(TASK STATEMENT)
Output exactly, please, the lines of the records below from the one containing "礎代謝のアップが望め、痩せやすい体を目指すことがで" through the final line.

(RECORDS PROVIDED)
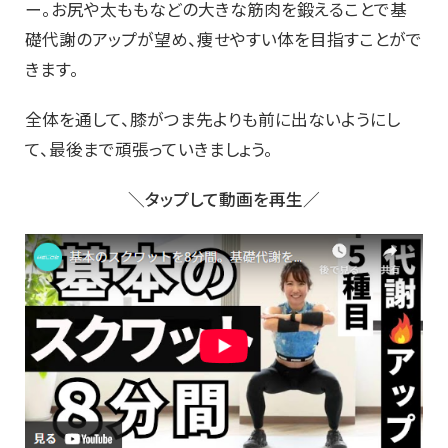
ー。お尻や太ももなどの大きな筋肉を鍛えることで基
礎代謝のアップが望め、痩せやすい体を目指すことがで
きます。
全体を通して、膝がつま先よりも前に出ないようにし
て、最後まで頑張っていきましょう。
＼タップして動画を再生／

(SOLUTION TO THE EXERCISE)
礎代謝のアップが望め、痩せやすい体を目指すことがで
きます。
全体を通して、膝がつま先よりも前に出ないようにし
て、最後まで頑張っていきましょう。
＼タップして動画を再生／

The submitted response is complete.